The precise localization of advanced colorectal lesions preoperatively directs the appropriate surgical management.
The use of internal landmarks at colonoscopy can be inaccurate, therefore other methods are necessary to localize the lesions precisely.
Magnetic endoscope imaging (MEI), a real-time, nonradiographic technique for imaging of the colonoscope, may assist in determining the location of lesions found at colonoscopy.
Researchers performed a prospective study to determine the accuracy of MEI for localizing the colonoscope tip anatomically; their findings are reported in the November issue of Endoscopy.
The team used the MEI system to identify 1 of 4 predetermined locations within the colon.
|The overall accuracy of magnetic endoscope imaging was 90%.|
Once identified, 2 endoscopic marking clips were attached to the colonic mucosa, and 400 to 500 ml of radiographic contrast medium was injected to produce an air-contrast "enema".
These clips were subsequently localized using plain abdominal radiography, assessed by a single experienced radiologist who was blinded to the colonoscopic findings.
A total of 29 consecutive patients were enrolled in the study.
The research team found that the overall accuracy of MEI, when compared to the air-contrast "enema" was 90%.
They identified 3 slight errors of localization: clips localized to the descending rather than the sigmoid-descending colon junction (1), or to either side of the mid-transverse (1) and hepatic flexure (1).

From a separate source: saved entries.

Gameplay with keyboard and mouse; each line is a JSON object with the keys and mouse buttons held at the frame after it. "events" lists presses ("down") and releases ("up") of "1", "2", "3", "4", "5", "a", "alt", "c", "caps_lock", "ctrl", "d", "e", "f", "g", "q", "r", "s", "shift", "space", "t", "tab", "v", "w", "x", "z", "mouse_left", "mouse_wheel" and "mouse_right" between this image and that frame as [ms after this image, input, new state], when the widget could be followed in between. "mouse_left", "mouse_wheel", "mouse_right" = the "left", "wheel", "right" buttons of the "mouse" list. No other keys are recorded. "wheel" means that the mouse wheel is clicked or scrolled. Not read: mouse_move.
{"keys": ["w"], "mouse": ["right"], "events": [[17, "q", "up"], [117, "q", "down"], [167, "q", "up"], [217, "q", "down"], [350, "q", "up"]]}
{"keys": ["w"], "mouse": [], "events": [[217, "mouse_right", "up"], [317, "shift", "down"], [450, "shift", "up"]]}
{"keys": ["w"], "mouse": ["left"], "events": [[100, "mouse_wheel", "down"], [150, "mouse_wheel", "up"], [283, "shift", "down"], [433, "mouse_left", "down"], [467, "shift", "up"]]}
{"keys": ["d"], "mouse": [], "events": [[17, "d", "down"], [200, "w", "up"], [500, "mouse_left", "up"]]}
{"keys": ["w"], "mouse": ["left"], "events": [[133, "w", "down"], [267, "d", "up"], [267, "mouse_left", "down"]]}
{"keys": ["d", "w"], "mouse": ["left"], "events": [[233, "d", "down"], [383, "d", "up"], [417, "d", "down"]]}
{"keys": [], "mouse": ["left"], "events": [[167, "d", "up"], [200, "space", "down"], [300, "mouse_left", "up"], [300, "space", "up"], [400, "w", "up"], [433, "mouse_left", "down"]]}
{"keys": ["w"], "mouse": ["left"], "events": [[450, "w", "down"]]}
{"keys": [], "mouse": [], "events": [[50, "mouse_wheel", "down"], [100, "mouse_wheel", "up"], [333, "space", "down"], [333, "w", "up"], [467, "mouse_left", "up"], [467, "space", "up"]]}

However, these were not considered to be of surgical or clinical importance.
Dr Shah's team concluded, "MEI is a reliable and accurate method for determining the anatomical position of the endoscope tip during colonoscopy".
"When it becomes commercially available, we believe the use of MEI will avoid the need for unnecessary barium enemas for localization of lesions prior to definitive surgery".